Renseignements au : 01 55 87 82 08 et sur www.kuoni.fr

PROFIL EXPRESS
> La ville administrative abrite 3,8 millions d’habitants ; le comté de Los Angeles (qui inclut Beverly Hills, Santa Monica, Pasadena ou encore Long Beach), en compte plus de 10 millions ; l’aire urbaine dépasse les 17 millions.
> Les premiers habitants de la baie de Los Angeles étaient les Amérindiens Tongva et Chumash.
> Los Angeles tire son nom d’El Pueblo de Nuestra Señora la Reina de Los Ángeles del Río de Porciúncula, village fondé par les Espagnols en 1781.
> La ville a d’abord tiré sa fortune de la culture des agrumes.

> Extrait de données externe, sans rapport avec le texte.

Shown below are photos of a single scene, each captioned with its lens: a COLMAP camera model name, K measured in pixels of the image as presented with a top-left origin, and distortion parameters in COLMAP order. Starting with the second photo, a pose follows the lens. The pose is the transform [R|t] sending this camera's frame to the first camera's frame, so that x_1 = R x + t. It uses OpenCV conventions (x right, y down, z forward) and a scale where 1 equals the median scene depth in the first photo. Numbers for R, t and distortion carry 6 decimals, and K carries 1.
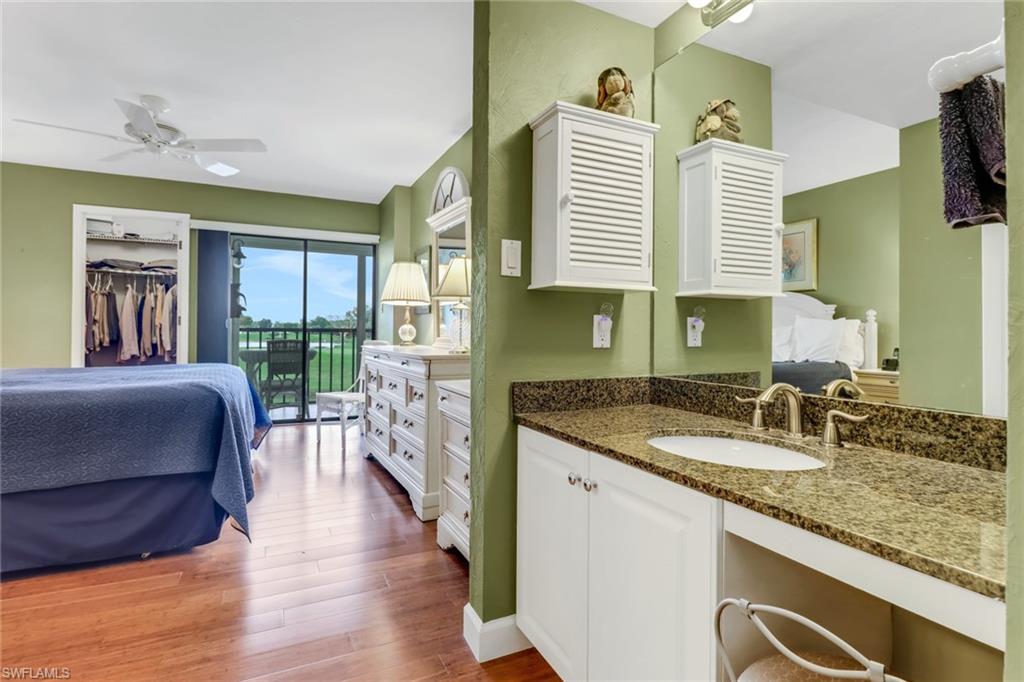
lens RADIAL K [[517.8, 0, 515.4], [0, 517.8, 328.3], [0, 0, 1]] dist [0.002247, -0.000314]
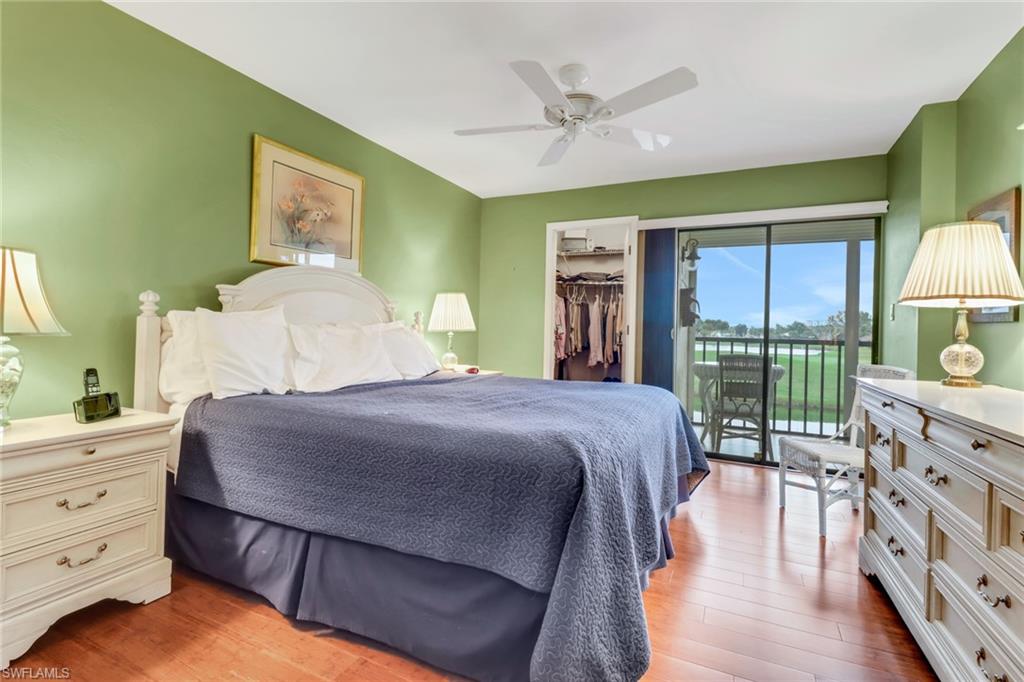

Le pétrole, le cinéma et l’industrie aéronautique l’ont érigée en capitale économique de l’ouest des États-Unis.
> Le climat méditerranéen de L.A. est agréable et sec toute l’année. Le thermomètre peut atteindre 30 °C dès
février, même si les nuits d’hiver sont très fraîches.

SE DEPLACER
> Le réseau de transports en commun étant quasi inexistant, il est conseillé d’utiliser les applications Uber ou Lyft, dont les chauffeurs vous rejoignent en général en moins de cinq minutes. Les taxis sont plus rares et onéreux.

BALADES
> Vue imprenable sur la ville depuis le Griffith Observatory, qui apparaît dans La Fureur de vivre (de Nicholas Ray, 1955). Le Griffith Park adjacent est un lieu de promenade prisé.
> Les plus beaux points de vue sur la skyline de Downtown s’apprécient depuis Elysian Park.
> À Santa Monica, on se balade sur 3rd Street – promenade jalonnée de boutiques chic – et sur le front de mer, avec un passage obligé par la jetée où trône une fête foraine battue par les vagues.
> Lorsqu’on en a le temps, partir en road trip vers le nord, le long de la côte Pacifique qui se révèle sublime à partir de Pacific Palisades et Malibu.

SE RENSEIGNER
> Visit California, l’office de tourisme de Californie, envoie gratuitement, sur simple demande, guides et cartes en français aux voyageurs. Le site en français est une référence pour les touristes en recherche d’inspiration ou d’informations pratiques sur la Californie.
www.visitcalifornia.com/fr

AGENDA
> L’été, les mardis, les stars du classique se produisent à l’Hollywood Bowl.
> Depuis que Paris Photo a déserté L.A., Art Los Angeles Contemporary, en janvier, y est la seule foire d’importance. La 3e édition de la biennale Made in L.A. aura lieu du 12/6 au 28/8 au Hammer Museum.
> Au MOCA, ne pas manquer l’expo consacrée à l’artiste chicagoane Barbara Kasten (du 28/5 au 14/8). Le Lacma célèbre l’expressionniste abstraite Agnes Martin du 24/4 au 11/9.
> Le L.A. Film Festival, n juin, fête le cinéma indépendant.

À LIRE
Pulp de Charles Bukowski, L.A. Confidential de James Ellroy, Maria avec et sans rien de Joan Didion… Le guide Évasion (Hachette).